##### Texto

A simples comparação entre os dois regimes (de contrato de trabalho celetista) com o que envolve a constituição de uma pessoa jurídica já é uma contradição. O contrato de trabalho, prestado por pessoa natural mediante o pagamento de salário, somente pode, no nosso sistema jurídico, ser feito através da Consolidação das Leis do Trabalho ou, em se cuidando de vínculo administrativo com o Estado, de Regime Estatutário. Fugindo-se disto se estará laborando em fraude.

Não que qualquer contrato entre pessoas jurídicas que envolva prestação de serviços assim se caracterize. No entanto quando se contrata uma pessoa tendo-se em conta os seus atributos pessoais assumindo o tomador de serviços a direção da atividade, estabelecendo regras para o seu desempenho tais como horário, modo, prazos… fica caracterizada a subordinação, assim como a exigência de que a prestação seja executada pela pessoa do titular da empresa demonstra pessoalidade, que são elementos que caracterizam o contrato de trabalho (art. 3o da CLT).

Pode-se objetar que este tipo de contratação não traz qualquer prejuízo para o Estado ou para terceiros e que, portanto, a sua intervenção na esfera de um contrato particular é injustificada.

Nem tanto. Ocorre que neste tipo de contratação se percebe uma nítida desproporção entre o tomador de serviços e o prestador, uma vez que este último necessita do trabalho para prover a sua subsistência. Neste quadro o Estado tem o dever de corrigir tal distorção, aliás como ocorre no Direito do Consumidor, em que o fornecedor se encontra em vantagem faca ao consumidor o que também recebe atenção estatal, através de regras de proteção próprias.

Não podemos, ademais, deixar de registrar que é o Estado que terá o ônus de prover a subsistência do trabalhador no caso de sua invalidez decorrente de doença ou idade, sendo que na hipótese de o trabalho ter se dado através de pessoa jurídica, ainda mais que criada de forma precária, apenas com o intuito de lograr ser admitido para determinado cargo, nem sempre o prestador de serviços terá efetuado com correção os recolhimentos previdenciários, o que poderá lhe prejudicar na percepção dos benefícios daí decorrentes.

##########
##### Material fornecido

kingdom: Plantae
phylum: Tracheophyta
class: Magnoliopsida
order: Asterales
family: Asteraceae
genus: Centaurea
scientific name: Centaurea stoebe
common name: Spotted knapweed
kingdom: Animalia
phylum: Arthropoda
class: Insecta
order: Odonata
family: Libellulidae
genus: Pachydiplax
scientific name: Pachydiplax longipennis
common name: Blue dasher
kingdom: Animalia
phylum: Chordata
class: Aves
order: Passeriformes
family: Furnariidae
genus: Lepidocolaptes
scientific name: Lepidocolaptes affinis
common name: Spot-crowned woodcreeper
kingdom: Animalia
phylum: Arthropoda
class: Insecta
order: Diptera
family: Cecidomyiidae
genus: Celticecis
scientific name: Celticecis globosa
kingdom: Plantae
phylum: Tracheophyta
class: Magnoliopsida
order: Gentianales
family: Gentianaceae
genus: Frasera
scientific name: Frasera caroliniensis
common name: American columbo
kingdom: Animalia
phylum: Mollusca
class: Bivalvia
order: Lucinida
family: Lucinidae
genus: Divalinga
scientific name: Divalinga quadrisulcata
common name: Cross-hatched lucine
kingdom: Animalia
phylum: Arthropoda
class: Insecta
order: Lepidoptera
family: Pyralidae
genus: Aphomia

##########

◆ **Requisitos do exercício**:
1 > Indique se cada afirmação a seguir está de acordo com o texto sobre contratação de trabalhadores por meio de pessoa jurídica, respondendo sim ou não e citando literalmente as palavras do texto que decidem a questão. (a) Todo contrato entre pessoas jurídicas que envolva prestação de serviços configura fraude. (b) O texto compara a situação do prestador de serviços com o que ocorre no Direito do Consumidor. (c) A exigência de que a prestação seja executada pelo titular da empresa demonstra subordinação.
2 > Prossiga o texto sobre contratação de trabalhadores por meio de pessoa jurídica a partir da última frase apresentada.

◆ **Lista de respostas**:
1 >
(a) Não: "Não que qualquer contrato entre pessoas jurídicas que envolva prestação de serviços assim se caracterize."
(b) Sim: "aliás como ocorre no Direito do Consumidor"
(c) Não: "a exigência de que a prestação seja executada pela pessoa do titular da empresa demonstra pessoalidade"

2 >
De outra parte, prestando serviços sob o manto de pessoa jurídica o trabalhador se despe de uma série de proteções sociais, como bem salienta o Arcanjo no seu artigo, tais como seguro-desemprego, Fundo de Garantia por Tempo de Serviço, mas, igualmente, prazo de aviso prévio e indenização pelo rompimento do contrato.

Isso sem falar que o trabalhador não tem nenhuma garantia de continuidade da relação, sendo que, no rompimento, as despesas decorrentes da manutenção da “empresa” do trabalhador prosseguirão, até aniquilar por completo o lucro correspondente à diferença do que perceberia por conta de salário, destacando-se que no nosso país, infelizmente, é praticamente impossível face à burocracia, encerrar uma empresa.

Todavia se ainda assim o seu empregador exigir que seja constituída uma pessoa jurídica para contratá-lo, ou para manter seu emprego, não deixe de documentar da melhor forma possível a situação e comparecer perante uma Delegacia do Ministério do Trabalho e Emprego ou do Ministério Público do Trabalho e denunciar a situação.